Reputation: 330
I have 2 dataframes.
Dataframe 1
Userid | SessionID | Endtime
John | '' | 0910
Paul | '' | 0920
.....
Dataframe 2
UserID| SessionID | starttime|end time
John | 0 | 0905 | 0915
Jack | 1 | 0900 | 0915
....
Dataframe 1 has 333975 rows. Dataframe 2 has 2460 rows.
I want to label dataframe 2 with reference to dataframe 1. The match is if user in dateframe 1 = user dataframe 2, and if "endtime" falls between "starttime" and "end time", copy the SessionID from dataframe 1 to dataframe 2.
My code goes like this:
For i in range(len(df1)) :
For j in range(len(df2)) :
if(df1['Userid'][1] == df2['UserID']) :
if((df1['Endtime'] [i] > df2['starttime'][j]) & (df1['Endtime'] [i] < df2['end time'][j]))
df1['SessionID' ][i] = df2['SessionID'][j]
Previously when I processed 65k of d1, it takes 30 mins to complete. Now with 333k it takes hours.
Is there a more efficient way to do this kind of labelling?
Update: I have also tried using np.where to do this but it is also taking a long time.

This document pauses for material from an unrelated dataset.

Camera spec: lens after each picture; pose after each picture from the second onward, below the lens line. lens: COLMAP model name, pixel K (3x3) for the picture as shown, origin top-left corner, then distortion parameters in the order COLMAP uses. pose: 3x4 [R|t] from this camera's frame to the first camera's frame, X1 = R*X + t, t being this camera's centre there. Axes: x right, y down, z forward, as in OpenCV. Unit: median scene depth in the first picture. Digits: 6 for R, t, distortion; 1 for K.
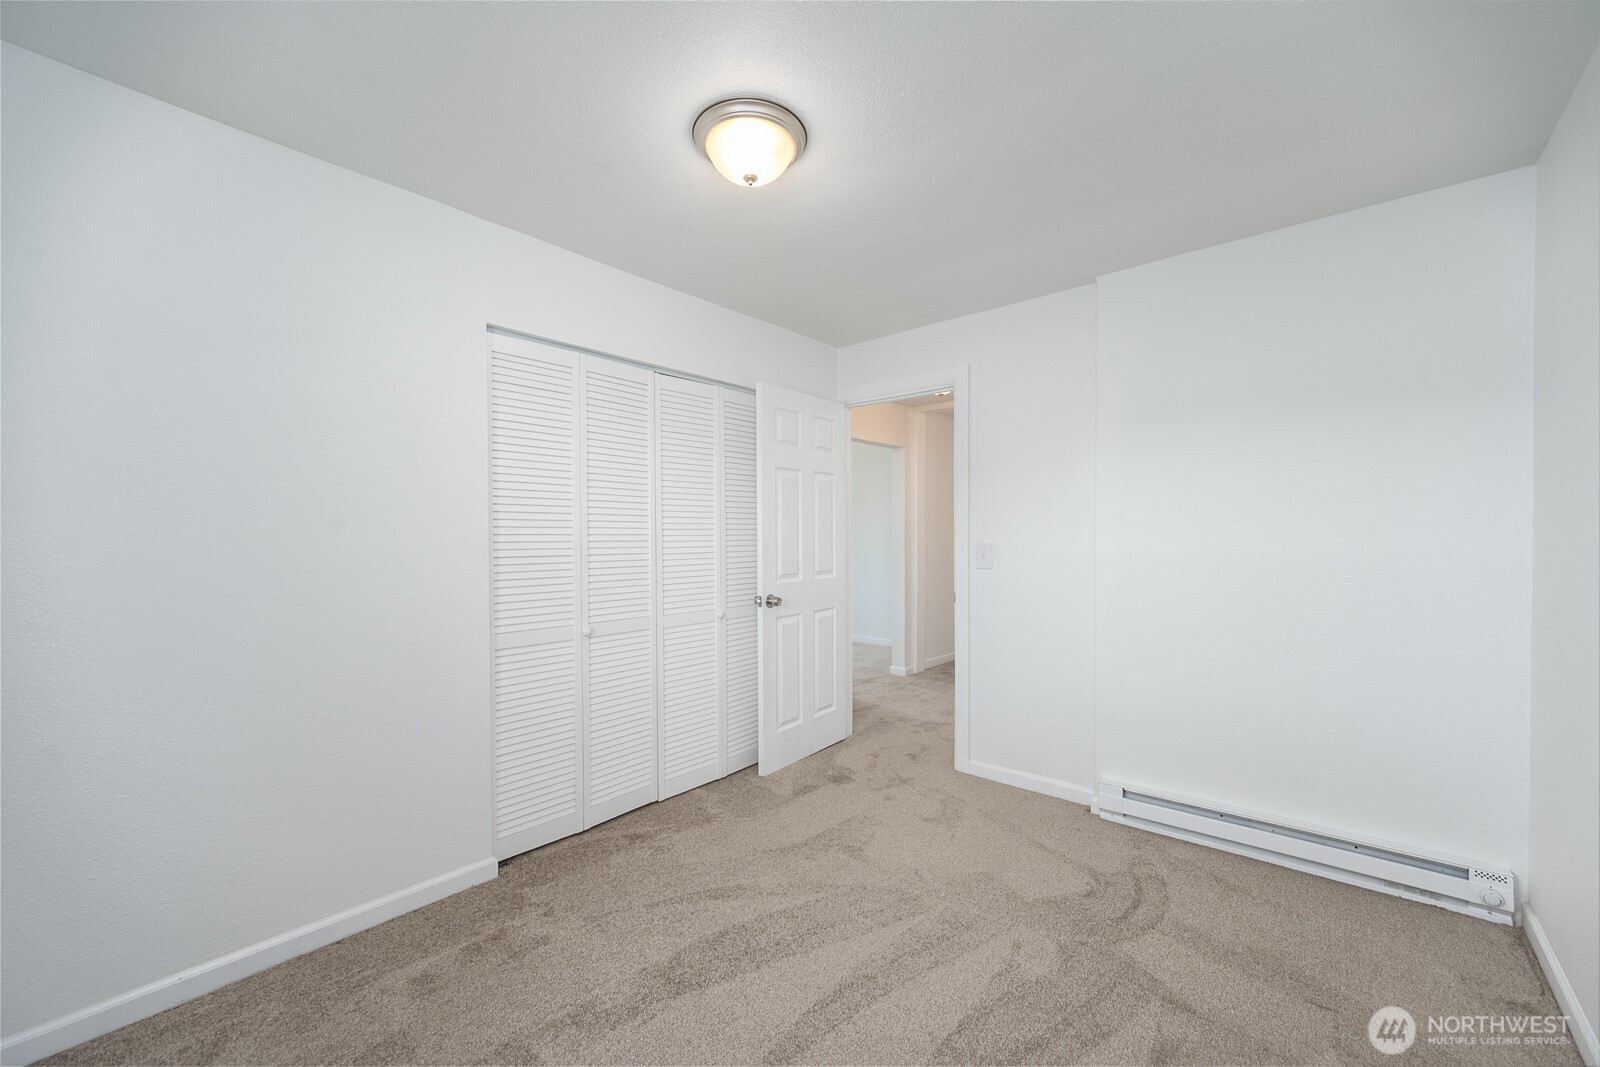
lens RADIAL K [[644.8, 0, 801.5], [0, 644.8, 529.1], [0, 0, 1]] dist [0.001841, -0.000001]
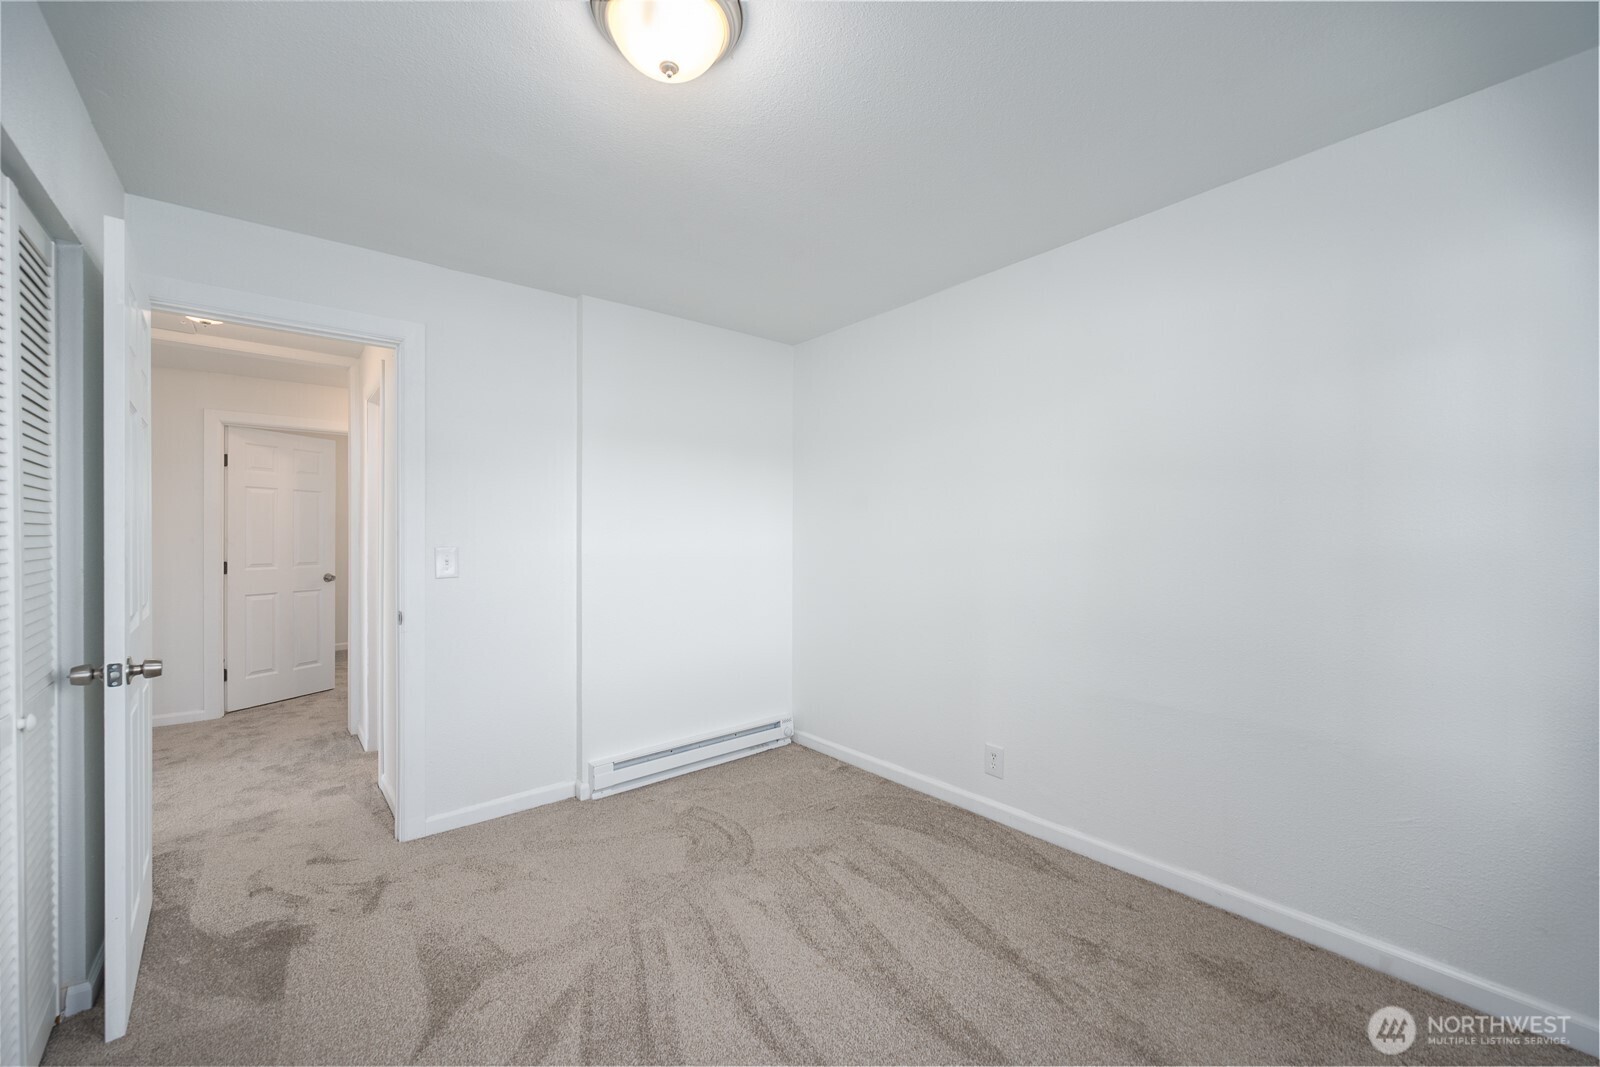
lens RADIAL K [[644.8, 0, 799.9], [0, 644.8, 526.5], [0, 0, 1]] dist [0.001841, -0.000001]
pose [[0.151054, 0.016701, 0.988384, -0.555142], [-0.002380, 0.999861, -0.016531, 0.009099], [-0.988523, 0.000145, 0.151072, 0.498411]]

It has ran 2 hours and still counting.
Here's my code:
df1['SessionID' ][i] = np.where( (df1['Userid'][1] == df2['UserID']) & (df1['Endtime'] [i] > df2['starttime'][j]) & (df1['Endtime'] [i] < df2['end time'][j]), df2['SessionID'][j], df1['SessionID' ][i])
Upvotes: 1
Views: 695
Reputation: 388
You can merge two data frames and apply a filter on top of it.
raw_data = {
'user_id': ['John', 'Paul'],
'session_id': [1, 2],
'end_time' : [910, 920]
}
pd_a = pd.DataFrame(
raw_data, columns=['user_id', 'session_id', 'end_time']
)
raw_data = {
'user_id': ['John', 'Paul'],
'session_id': [1, 2],
'start_time': [900, 900],
'end_time' : [915, 925]
}
pd_b = pd.DataFrame(
raw_data, columns=['user_id', 'session_id', 'start_time', 'end_time']
)
final_pd = pd.merge(pd_a, pd_b, on='user_id')
Output
user_id session_id_x end_time_x session_id_y start_time end_time_y
0 John 1 910 1 900 915
1 Paul 2 920 2 900 925
then, finally apply any filter you want to.
final_pd[final_pd['end_time_x']<=final_pd['end_time_y']]
Upvotes: 4
Reputation: 58
You can try managing the objects of the second 'if' statement as Pandas Series or lists and then if the condition is satisfied you can perform the labelling on thedataset.
Upvotes: 0